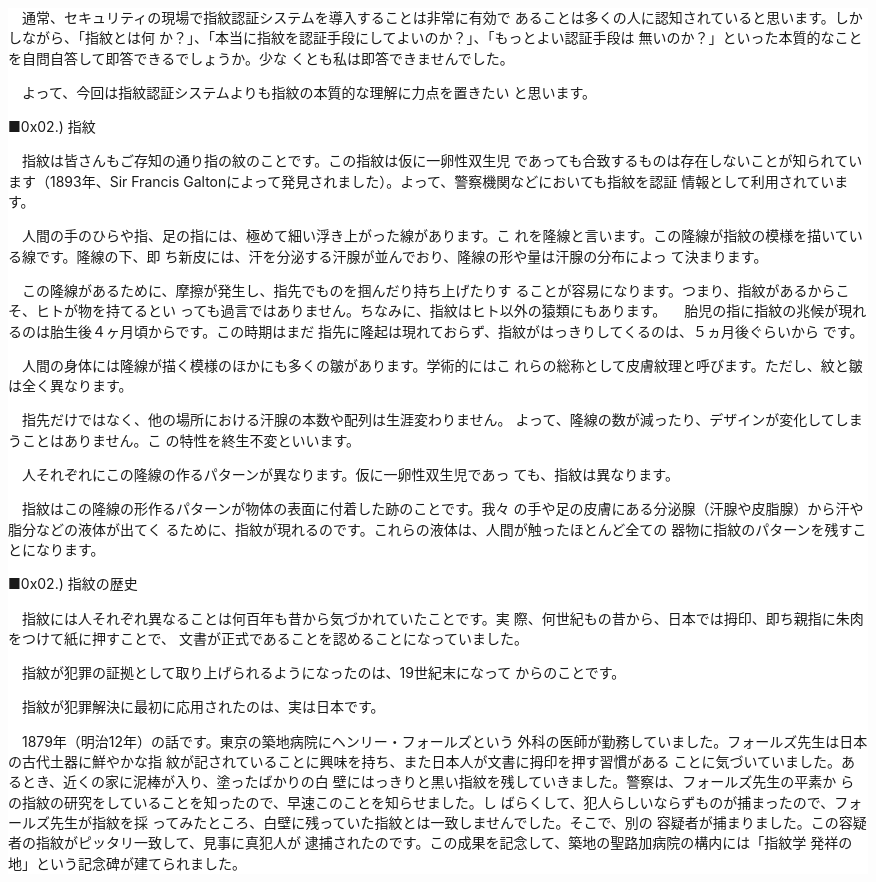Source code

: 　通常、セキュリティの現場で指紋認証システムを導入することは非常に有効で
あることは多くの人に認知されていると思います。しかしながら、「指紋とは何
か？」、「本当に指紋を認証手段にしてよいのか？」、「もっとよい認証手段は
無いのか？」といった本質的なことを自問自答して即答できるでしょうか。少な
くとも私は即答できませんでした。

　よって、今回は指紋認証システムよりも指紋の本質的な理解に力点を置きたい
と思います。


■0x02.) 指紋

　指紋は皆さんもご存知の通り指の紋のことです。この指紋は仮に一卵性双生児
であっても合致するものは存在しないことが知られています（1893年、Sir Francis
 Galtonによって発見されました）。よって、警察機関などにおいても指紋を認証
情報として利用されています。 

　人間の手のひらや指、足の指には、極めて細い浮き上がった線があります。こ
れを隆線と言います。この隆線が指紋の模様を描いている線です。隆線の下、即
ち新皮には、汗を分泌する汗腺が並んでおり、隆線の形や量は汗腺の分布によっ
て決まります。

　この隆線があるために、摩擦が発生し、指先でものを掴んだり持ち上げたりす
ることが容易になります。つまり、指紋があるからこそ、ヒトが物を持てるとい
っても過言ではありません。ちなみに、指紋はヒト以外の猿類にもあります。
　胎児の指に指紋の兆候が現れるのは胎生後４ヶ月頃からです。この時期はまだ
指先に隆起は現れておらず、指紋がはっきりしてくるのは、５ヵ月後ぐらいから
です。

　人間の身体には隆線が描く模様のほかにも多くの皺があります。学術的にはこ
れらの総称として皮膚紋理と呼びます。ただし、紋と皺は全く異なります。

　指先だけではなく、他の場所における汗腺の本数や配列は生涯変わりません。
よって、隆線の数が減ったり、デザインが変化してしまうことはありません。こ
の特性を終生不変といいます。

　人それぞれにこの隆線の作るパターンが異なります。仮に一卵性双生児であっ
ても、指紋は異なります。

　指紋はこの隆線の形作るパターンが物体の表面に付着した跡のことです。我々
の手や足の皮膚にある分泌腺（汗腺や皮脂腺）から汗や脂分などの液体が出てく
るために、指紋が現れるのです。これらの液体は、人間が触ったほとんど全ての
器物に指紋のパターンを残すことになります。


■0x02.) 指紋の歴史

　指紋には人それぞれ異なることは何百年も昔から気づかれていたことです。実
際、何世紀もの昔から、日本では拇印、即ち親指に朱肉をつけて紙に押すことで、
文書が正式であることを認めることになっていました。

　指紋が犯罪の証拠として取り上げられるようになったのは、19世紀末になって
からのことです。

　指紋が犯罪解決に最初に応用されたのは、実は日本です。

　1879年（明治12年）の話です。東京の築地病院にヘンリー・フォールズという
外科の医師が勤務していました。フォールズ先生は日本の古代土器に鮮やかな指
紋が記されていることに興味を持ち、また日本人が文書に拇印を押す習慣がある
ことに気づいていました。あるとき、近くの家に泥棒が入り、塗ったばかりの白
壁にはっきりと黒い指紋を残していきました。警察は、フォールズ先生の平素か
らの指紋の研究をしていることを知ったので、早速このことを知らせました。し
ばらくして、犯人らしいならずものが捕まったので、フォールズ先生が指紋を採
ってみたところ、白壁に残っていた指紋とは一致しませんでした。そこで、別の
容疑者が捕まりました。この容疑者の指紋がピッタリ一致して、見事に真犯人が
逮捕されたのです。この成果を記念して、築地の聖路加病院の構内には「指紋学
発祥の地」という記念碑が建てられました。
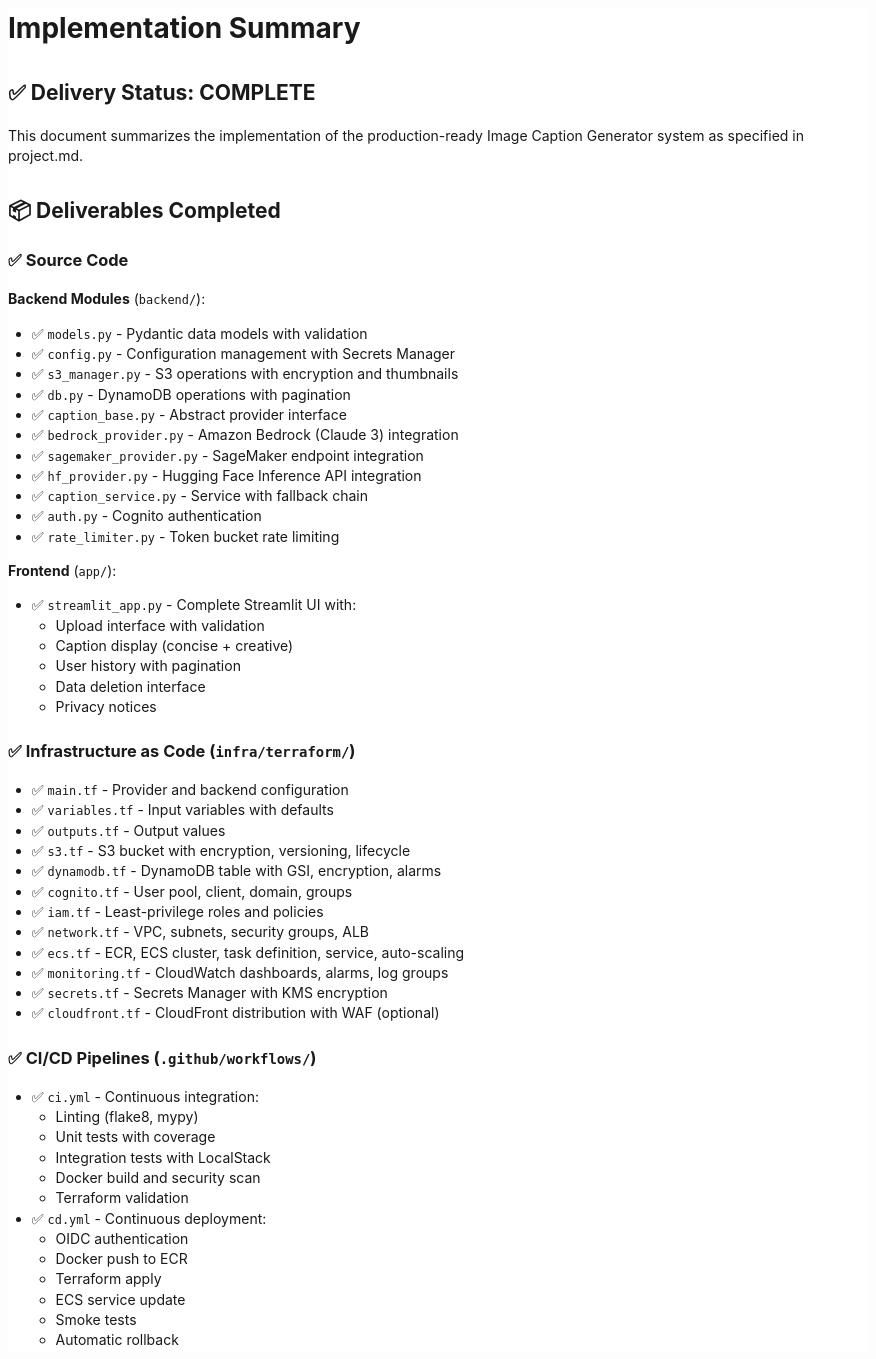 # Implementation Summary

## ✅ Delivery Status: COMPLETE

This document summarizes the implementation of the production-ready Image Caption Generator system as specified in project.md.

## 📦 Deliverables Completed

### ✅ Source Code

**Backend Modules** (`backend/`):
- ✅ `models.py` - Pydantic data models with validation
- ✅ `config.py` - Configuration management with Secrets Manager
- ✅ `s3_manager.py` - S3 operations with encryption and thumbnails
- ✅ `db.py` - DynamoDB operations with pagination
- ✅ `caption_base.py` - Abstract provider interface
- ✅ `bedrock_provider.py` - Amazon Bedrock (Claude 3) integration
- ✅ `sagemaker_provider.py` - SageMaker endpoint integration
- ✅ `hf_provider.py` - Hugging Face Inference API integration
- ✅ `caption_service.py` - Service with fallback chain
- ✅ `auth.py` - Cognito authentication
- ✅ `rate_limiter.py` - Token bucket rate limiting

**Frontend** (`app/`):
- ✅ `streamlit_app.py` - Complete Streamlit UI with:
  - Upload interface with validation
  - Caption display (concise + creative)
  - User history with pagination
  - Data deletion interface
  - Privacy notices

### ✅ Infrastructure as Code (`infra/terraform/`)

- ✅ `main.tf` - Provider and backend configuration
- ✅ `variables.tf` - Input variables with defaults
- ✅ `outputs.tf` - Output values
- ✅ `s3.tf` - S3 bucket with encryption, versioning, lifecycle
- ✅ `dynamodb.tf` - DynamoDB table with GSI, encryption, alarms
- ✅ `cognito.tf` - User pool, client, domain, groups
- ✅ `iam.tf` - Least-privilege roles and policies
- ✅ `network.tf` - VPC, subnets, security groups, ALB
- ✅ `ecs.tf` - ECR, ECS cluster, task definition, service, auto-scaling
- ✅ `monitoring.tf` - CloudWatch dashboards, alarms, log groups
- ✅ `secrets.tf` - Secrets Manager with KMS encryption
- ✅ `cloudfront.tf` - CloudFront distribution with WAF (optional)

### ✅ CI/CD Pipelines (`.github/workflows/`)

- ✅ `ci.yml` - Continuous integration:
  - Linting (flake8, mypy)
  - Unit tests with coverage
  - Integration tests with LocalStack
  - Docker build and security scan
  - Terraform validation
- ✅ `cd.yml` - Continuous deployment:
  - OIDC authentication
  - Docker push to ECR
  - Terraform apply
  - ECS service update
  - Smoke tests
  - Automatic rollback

• • •

Directive: Turn every line of the records into a Markdown table with the columns "Row" and "Line," numbering the rows and skipping blank lines. Leave the pictures out.

Reply:
| Row | Line |
|---|---|
| 1 | Source code |
| 2 | : 　通常、セキュリティの現場で指紋認証システムを導入することは非常に有効で |
| 3 | あることは多くの人に認知されていると思います。しかしながら、「指紋とは何 |
| 4 | か？」、「本当に指紋を認証手段にしてよいのか？」、「もっとよい認証手段は |
| 5 | 無いのか？」といった本質的なことを自問自答して即答できるでしょうか。少な |
| 6 | くとも私は即答できませんでした。 |
| 7 | 　よって、今回は指紋認証システムよりも指紋の本質的な理解に力点を置きたい |
| 8 | と思います。 |
| 9 | ■0x02.) 指紋 |
| 10 | 　指紋は皆さんもご存知の通り指の紋のことです。この指紋は仮に一卵性双生児 |
| 11 | であっても合致するものは存在しないことが知られています（1893年、Sir Francis |
| 12 |  Galtonによって発見されました）。よって、警察機関などにおいても指紋を認証 |
| 13 | 情報として利用されています。  |
| 14 | 　人間の手のひらや指、足の指には、極めて細い浮き上がった線があります。こ |
| 15 | れを隆線と言います。この隆線が指紋の模様を描いている線です。隆線の下、即 |
| 16 | ち新皮には、汗を分泌する汗腺が並んでおり、隆線の形や量は汗腺の分布によっ |
| 17 | て決まります。 |
| 18 | 　この隆線があるために、摩擦が発生し、指先でものを掴んだり持ち上げたりす |
| 19 | ることが容易になります。つまり、指紋があるからこそ、ヒトが物を持てるとい |
| 20 | っても過言ではありません。ちなみに、指紋はヒト以外の猿類にもあります。 |
| 21 | 　胎児の指に指紋の兆候が現れるのは胎生後４ヶ月頃からです。この時期はまだ |
| 22 | 指先に隆起は現れておらず、指紋がはっきりしてくるのは、５ヵ月後ぐらいから |
| 23 | です。 |
| 24 | 　人間の身体には隆線が描く模様のほかにも多くの皺があります。学術的にはこ |
| 25 | れらの総称として皮膚紋理と呼びます。ただし、紋と皺は全く異なります。 |
| 26 | 　指先だけではなく、他の場所における汗腺の本数や配列は生涯変わりません。 |
| 27 | よって、隆線の数が減ったり、デザインが変化してしまうことはありません。こ |
| 28 | の特性を終生不変といいます。 |
| 29 | 　人それぞれにこの隆線の作るパターンが異なります。仮に一卵性双生児であっ |
| 30 | ても、指紋は異なります。 |
| 31 | 　指紋はこの隆線の形作るパターンが物体の表面に付着した跡のことです。我々 |
| 32 | の手や足の皮膚にある分泌腺（汗腺や皮脂腺）から汗や脂分などの液体が出てく |
| 33 | るために、指紋が現れるのです。これらの液体は、人間が触ったほとんど全ての |
| 34 | 器物に指紋のパターンを残すことになります。 |
| 35 | ■0x02.) 指紋の歴史 |
| 36 | 　指紋には人それぞれ異なることは何百年も昔から気づかれていたことです。実 |
| 37 | 際、何世紀もの昔から、日本では拇印、即ち親指に朱肉をつけて紙に押すことで、 |
| 38 | 文書が正式であることを認めることになっていました。 |
| 39 | 　指紋が犯罪の証拠として取り上げられるようになったのは、19世紀末になって |
| 40 | からのことです。 |
| 41 | 　指紋が犯罪解決に最初に応用されたのは、実は日本です。 |
| 42 | 　1879年（明治12年）の話です。東京の築地病院にヘンリー・フォールズという |
| 43 | 外科の医師が勤務していました。フォールズ先生は日本の古代土器に鮮やかな指 |
| 44 | 紋が記されていることに興味を持ち、また日本人が文書に拇印を押す習慣がある |
| 45 | ことに気づいていました。あるとき、近くの家に泥棒が入り、塗ったばかりの白 |
| 46 | 壁にはっきりと黒い指紋を残していきました。警察は、フォールズ先生の平素か |
| 47 | らの指紋の研究をしていることを知ったので、早速このことを知らせました。し |
| 48 | ばらくして、犯人らしいならずものが捕まったので、フォールズ先生が指紋を採 |
| 49 | ってみたところ、白壁に残っていた指紋とは一致しませんでした。そこで、別の |
| 50 | 容疑者が捕まりました。この容疑者の指紋がピッタリ一致して、見事に真犯人が |
| 51 | 逮捕されたのです。この成果を記念して、築地の聖路加病院の構内には「指紋学 |
| 52 | 発祥の地」という記念碑が建てられました。 |
| 53 |  # Implementation Summary |
| 54 | ## ✅ Delivery Status: COMPLETE |
| 55 | This document summarizes the implementation of the production-ready Image Caption Generator system as specified in project.md. |
| 56 | ## 📦 Deliverables Completed |
| 57 | ### ✅ Source Code |
| 58 | **Backend Modules** (`backend/`): |
| 59 | - ✅ `models.py` - Pydantic data models with validation |
| 60 | - ✅ `config.py` - Configuration management with Secrets Manager |
| 61 | - ✅ `s3_manager.py` - S3 operations with encryption and thumbnails |
| 62 | - ✅ `db.py` - DynamoDB operations with pagination |
| 63 | - ✅ `caption_base.py` - Abstract provider interface |
| 64 | - ✅ `bedrock_provider.py` - Amazon Bedrock (Claude 3) integration |
| 65 | - ✅ `sagemaker_provider.py` - SageMaker endpoint integration |
| 66 | - ✅ `hf_provider.py` - Hugging Face Inference API integration |
| 67 | - ✅ `caption_service.py` - Service with fallback chain |
| 68 | - ✅ `auth.py` - Cognito authentication |
| 69 | - ✅ `rate_limiter.py` - Token bucket rate limiting |
| 70 | **Frontend** (`app/`): |
| 71 | - ✅ `streamlit_app.py` - Complete Streamlit UI with: |
| 72 |   - Upload interface with validation |
| 73 |   - Caption display (concise + creative) |
| 74 |   - User history with pagination |
| 75 |   - Data deletion interface |
| 76 |   - Privacy notices |
| 77 | ### ✅ Infrastructure as Code (`infra/terraform/`) |
| 78 | - ✅ `main.tf` - Provider and backend configuration |
| 79 | - ✅ `variables.tf` - Input variables with defaults |
| 80 | - ✅ `outputs.tf` - Output values |
| 81 | - ✅ `s3.tf` - S3 bucket with encryption, versioning, lifecycle |
| 82 | - ✅ `dynamodb.tf` - DynamoDB table with GSI, encryption, alarms |
| 83 | - ✅ `cognito.tf` - User pool, client, domain, groups |
| 84 | - ✅ `iam.tf` - Least-privilege roles and policies |
| 85 | - ✅ `network.tf` - VPC, subnets, security groups, ALB |
| 86 | - ✅ `ecs.tf` - ECR, ECS cluster, task definition, service, auto-scaling |
| 87 | - ✅ `monitoring.tf` - CloudWatch dashboards, alarms, log groups |
| 88 | - ✅ `secrets.tf` - Secrets Manager with KMS encryption |
| 89 | - ✅ `cloudfront.tf` - CloudFront distribution with WAF (optional) |
| 90 | ### ✅ CI/CD Pipelines (`.github/workflows/`) |
| 91 | - ✅ `ci.yml` - Continuous integration: |
| 92 |   - Linting (flake8, mypy) |
| 93 |   - Unit tests with coverage |
| 94 |   - Integration tests with LocalStack |
| 95 |   - Docker build and security scan |
| 96 |   - Terraform validation |
| 97 | - ✅ `cd.yml` - Continuous deployment: |
| 98 |   - OIDC authentication |
| 99 |   - Docker push to ECR |
| 100 |   - Terraform apply |
| 101 |   - ECS service update |
| 102 |   - Smoke tests |
| 103 |   - Automatic rollback |